Task data
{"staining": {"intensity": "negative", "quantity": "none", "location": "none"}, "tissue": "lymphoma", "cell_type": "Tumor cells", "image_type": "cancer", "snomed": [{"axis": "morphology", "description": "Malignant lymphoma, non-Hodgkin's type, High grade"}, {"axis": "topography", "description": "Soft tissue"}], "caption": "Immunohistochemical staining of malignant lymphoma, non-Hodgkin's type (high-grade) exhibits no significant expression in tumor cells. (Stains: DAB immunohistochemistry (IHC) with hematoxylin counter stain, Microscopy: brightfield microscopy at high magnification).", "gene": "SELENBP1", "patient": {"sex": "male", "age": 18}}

---

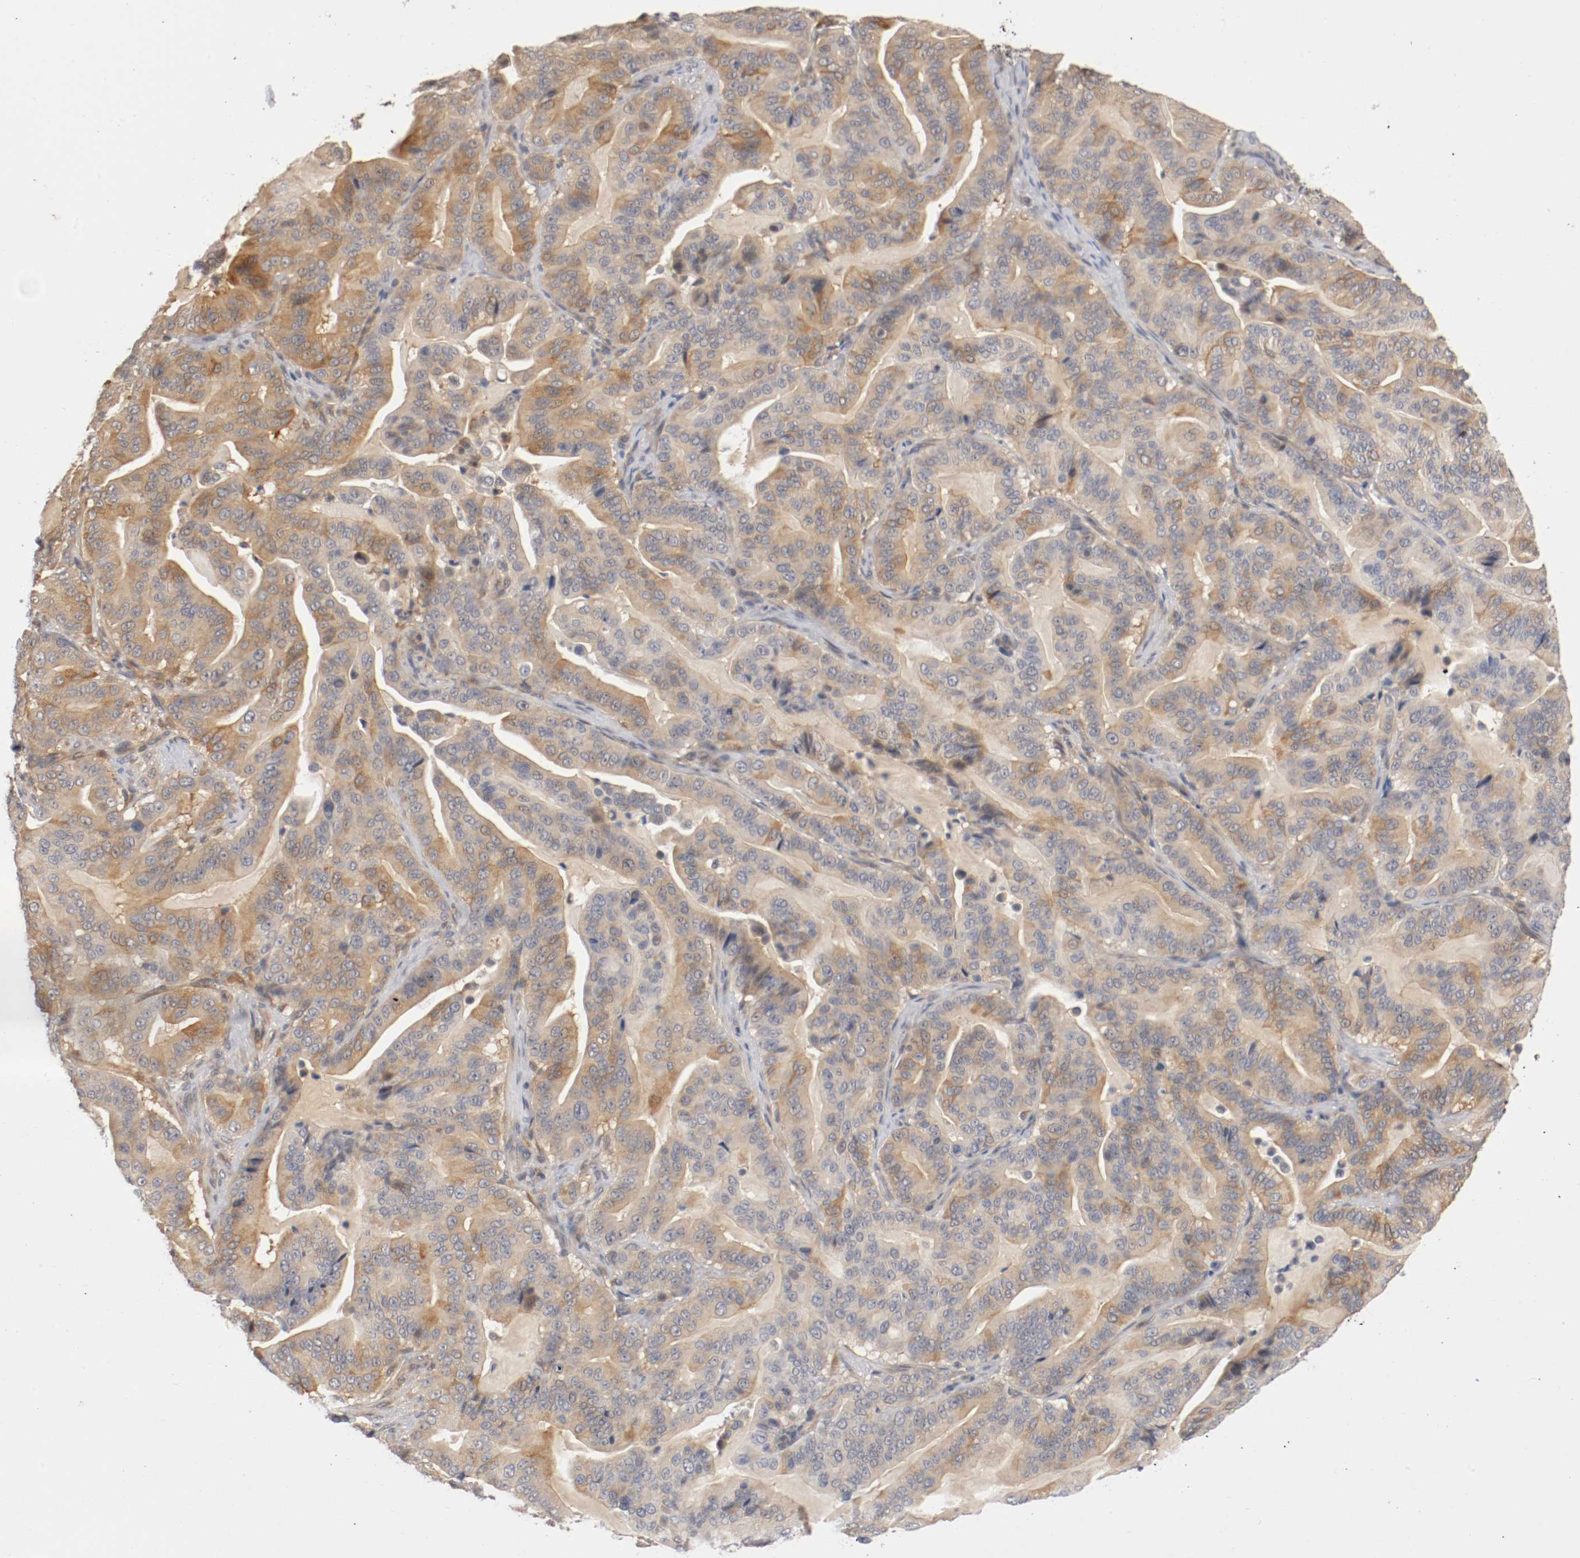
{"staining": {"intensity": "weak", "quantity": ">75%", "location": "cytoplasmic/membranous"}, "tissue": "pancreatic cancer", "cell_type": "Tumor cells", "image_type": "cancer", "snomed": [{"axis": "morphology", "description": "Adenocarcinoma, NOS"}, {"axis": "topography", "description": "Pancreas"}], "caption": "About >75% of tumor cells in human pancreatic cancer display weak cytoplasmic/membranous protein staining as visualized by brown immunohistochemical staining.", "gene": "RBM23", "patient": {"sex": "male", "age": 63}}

--

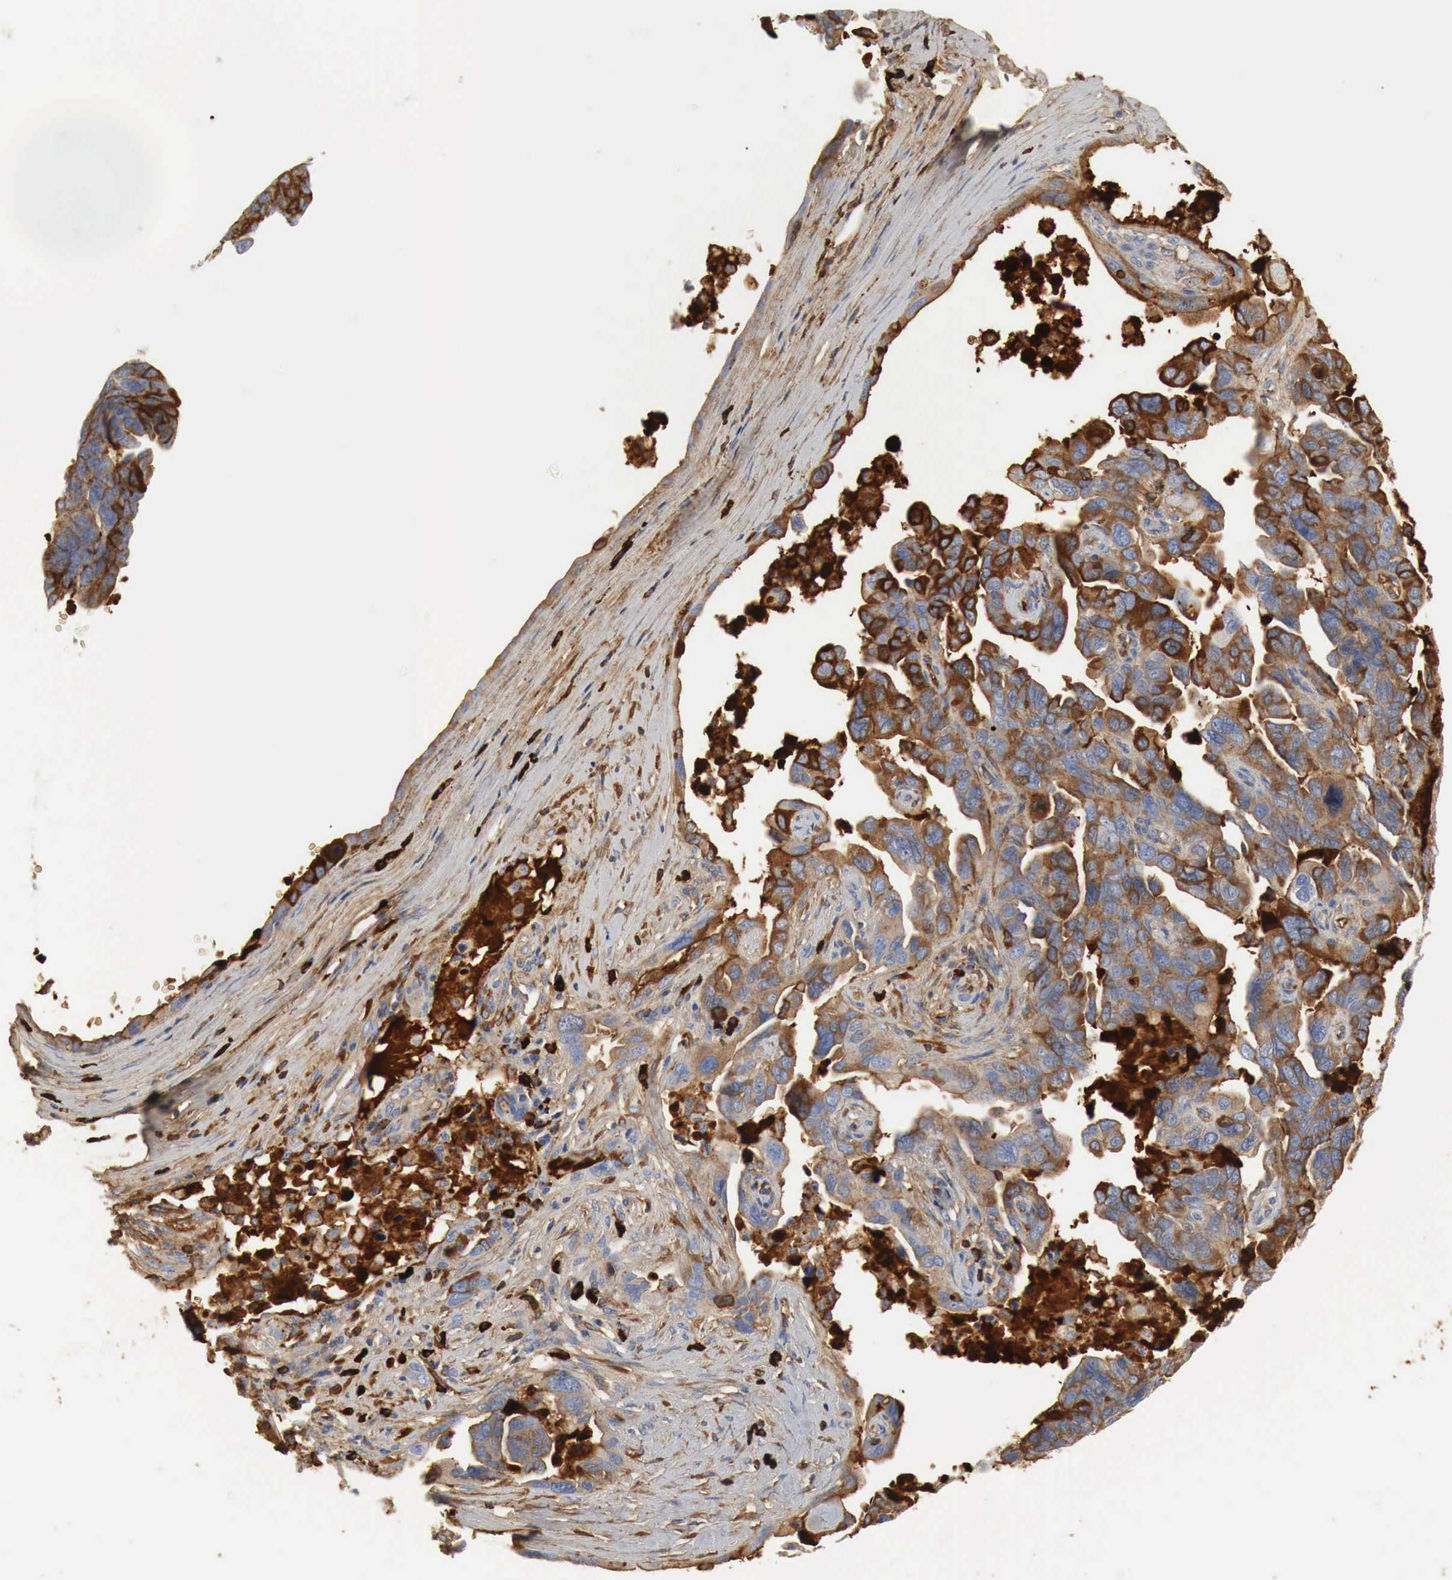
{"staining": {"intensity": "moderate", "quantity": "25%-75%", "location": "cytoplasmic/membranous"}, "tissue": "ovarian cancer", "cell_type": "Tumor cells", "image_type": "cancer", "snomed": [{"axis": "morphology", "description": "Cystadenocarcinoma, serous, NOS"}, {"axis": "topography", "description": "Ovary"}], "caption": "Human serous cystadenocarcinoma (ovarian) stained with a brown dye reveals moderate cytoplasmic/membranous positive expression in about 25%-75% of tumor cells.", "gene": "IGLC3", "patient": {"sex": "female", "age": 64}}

Exercise goal
Filter the records above for the string "brown" and copy each matching line.

Solution to the problem
{"staining": {"intensity": "weak", "quantity": ">75%", "location": "cytoplasmic/membranous"}, "tissue": "pancreatic cancer", "cell_type": "Tumor cells", "image_type": "cancer", "snomed": [{"axis": "morphology", "description": "Adenocarcinoma, NOS"}, {"axis": "topography", "description": "Pancreas"}], "caption": "About >75% of tumor cells in human pancreatic cancer display weak cytoplasmic/membranous protein staining as visualized by brown immunohistochemical staining.", "gene": "RBM23", "patient": {"sex": "male", "age": 63}}
{"staining": {"intensity": "moderate", "quantity": "25%-75%", "location": "cytoplasmic/membranous"}, "tissue": "ovarian cancer", "cell_type": "Tumor cells", "image_type": "cancer", "snomed": [{"axis": "morphology", "description": "Cystadenocarcinoma, serous, NOS"}, {"axis": "topography", "description": "Ovary"}], "caption": "Human serous cystadenocarcinoma (ovarian) stained with a brown dye reveals moderate cytoplasmic/membranous positive expression in about 25%-75% of tumor cells.", "gene": "IGLC3", "patient": {"sex": "female", "age": 64}}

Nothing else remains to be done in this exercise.